The Safety Framework

Designers should be aware of applicable safety standards that might apply to the product requirements, and they can learn lessons from the experience gained by robots deployed in the field. Awareness, fault tolerance, and explicit communication are the three areas of the robotic safety framework that will replace the need for cages.


Awareness can be enhanced by the use of inexpensive computing power and sensors that monitor the work environment. Human proximity detection has been accomplished by using video cameras, sonar, weight sensing mats, lasers, infrared detectors, 3D sensors using structured light, and time-of-flight sensors. Robotic self-awareness of the task being performed, speed, angles, and forces on the moving parts enables it to know if something goes wrong such as bumping into the person next to it. Designers can use any combination of the aforementioned technologies and strategies, but the best mix has yet to be discovered. Cost, reliability, and the added complexity present tremendous challenges that will be dependent upon the application and customer. The 2007 Swedish factory worker might not have been hurt at all if the robot was aware that he was there.

Erik Nieves, technology director at Yaskawa Motoman, demonstrated a robotic arm slowing down when he entered a work zone defined by a laser measurement system (see Figure 6-5). It is an example of speed and separation monitoring for collaborative robots by which the robot slows down if a person enters the danger zone. In speed and separation monitoring, you might use a traditional robot connected to safety-rated controllers/sensors and essentially keep the human and robot separated during full-speed operation and then slow to a speed of 250 mm/s when a worker moves within the collaborative space. The installation can claim compliance with the safety standards if it is certified by an integrator.

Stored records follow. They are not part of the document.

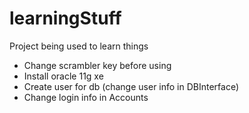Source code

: # learningStuff
Project being used to learn things

- Change scrambler key before using
- Install oracle 11g xe
- Create user for db (change user info in DBInterface)
- Change login info in Accounts
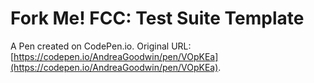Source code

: # Fork Me! FCC: Test Suite Template

A Pen created on CodePen.io. Original URL: [https://codepen.io/AndreaGoodwin/pen/VOpKEa](https://codepen.io/AndreaGoodwin/pen/VOpKEa).


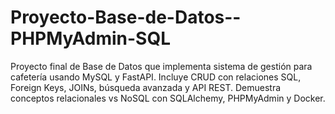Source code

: # Proyecto-Base-de-Datos--PHPMyAdmin-SQL
Proyecto final de Base de Datos que implementa sistema de gestión para cafetería usando MySQL y FastAPI. Incluye CRUD con relaciones SQL, Foreign Keys, JOINs, búsqueda avanzada y API REST. Demuestra conceptos relacionales vs NoSQL con SQLAlchemy, PHPMyAdmin y Docker.
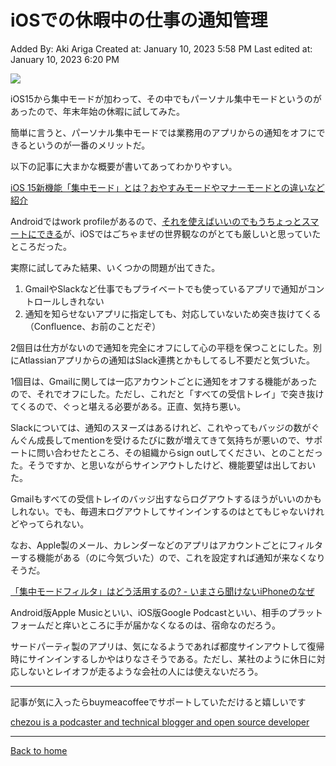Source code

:# iOSでの休暇中の仕事の通知管理

Added By: Aki Ariga
Created at: January 10, 2023 5:58 PM
Last edited at: January 10, 2023 6:20 PM

![](https://images.unsplash.com/photo-1504507926084-34cf0b939964?ixlib=rb-4.0.3&q=80&fm=jpg&crop=entropy&cs=tinysrgb)

iOS15から集中モードが加わって、その中でもパーソナル集中モードというのがあったので、年末年始の休暇に試してみた。

簡単に言うと、パーソナル集中モードでは業務用のアプリからの通知をオフにできるというのが一番のメリットだ。

以下の記事に大まかな概要が書いてあってわかりやすい。

[iOS 15新機能「集中モード」とは？おやすみモードやマナーモードとの違いなど紹介](https://time-space.kddi.com/mobile/20220202/3256)

Androidではwork profileがあるので、[それを使えばいいのでもうちょっとスマートにできる](https://support.google.com/work/android/answer/7029561?hl=ja)が、iOSではごちゃまぜの世界観なのがとても厳しいと思っていたところだった。

実際に試してみた結果、いくつかの問題が出てきた。

1. GmailやSlackなど仕事でもプライベートでも使っているアプリで通知がコントロールしきれない
2. 通知を知らせないアプリに指定しても、対応していないため突き抜けてくる（Confluence、お前のことだぞ）

2個目は仕方がないので通知を完全にオフにして心の平穏を保つことにした。別にAtlassianアプリからの通知はSlack連携とかもしてるし不要だと気づいた。

1個目は、Gmailに関しては一応アカウントごとに通知をオフする機能があったので、それでオフにした。ただし、これだと「すべての受信トレイ」で突き抜けてくるので、ぐっと堪える必要がある。正直、気持ち悪い。

Slackについては、通知のスヌーズはあるけれど、これやってもバッジの数がぐんぐん成長してmentionを受けるたびに数が増えてきて気持ちが悪いので、サポートに問い合わせたところ、その組織からsign outしてください、とのことだった。そうですか、と思いながらサインアウトしたけど、機能要望は出しておいた。

Gmailもすべての受信トレイのバッジ出すならログアウトするほうがいいのかもしれない。でも、毎週末ログアウトしてサインインするのはとてもじゃないけれどやってられない。

なお、Apple製のメール、カレンダーなどのアプリはアカウントごとにフィルターする機能がある（のに今気づいた）ので、これを設定すれば通知が来なくなりそうだ。

[「集中モードフィルタ」はどう活用するの? - いまさら聞けないiPhoneのなぜ](https://news.mynavi.jp/article/20221014-iphone_why)

Android版Apple Musicといい、iOS版Google Podcastといい、相手のプラットフォームだと痒いところに手が届かなくなるのは、宿命なのだろう。

サードパーティ製のアプリは、気になるようであれば都度サインアウトして復帰時にサインインするしかやはりなさそうである。ただし、某社のように休日に対応しないとレイオフが走るような会社の人には使えないだろう。

---

記事が気に入ったらbuymeacoffeeでサポートしていただけると嬉しいです

[chezou is a podcaster and technical blogger and open source developer](https://www.buymeacoffee.com/chezou)

---

[Back to home](https://memo.chezo.uno/)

Speed and separation monitoring

Figure 6-5. Speed and separation monitoring

The approach employed by Rethink Robotics’ Baxter and Universal Robots’ UR5 is that of power and force limiting (see Figure 6-6), and both companies state compliance with the applicable sections of the safety standard. This approach is inherently safe because the robot does not move too fast and does not exert excessive force when bumping into an object or person; thus, the requirement for external sensors is negated. Users are free to approach the robot and only need to perform their own safety assessment to identify and mitigate any potential hazards present in the environment and application.

Power and force limiting

Figure 6-6. Power and force limiting

In the Motoman example, a laser scanner points vertically to create a virtual wall at the front edge of the robot’s work area. SICK is one of the more well-known manufacturers of laser scanners and other sensors.[66] Specifications to consider are the range of detection, viewing angle, resolution, sensitivity, and robustness of the interference. Figure 6-7 presents SICK’s LMS400 measurement system, which has a range of 0.7 to 3.0 meters and 99 degrees of view.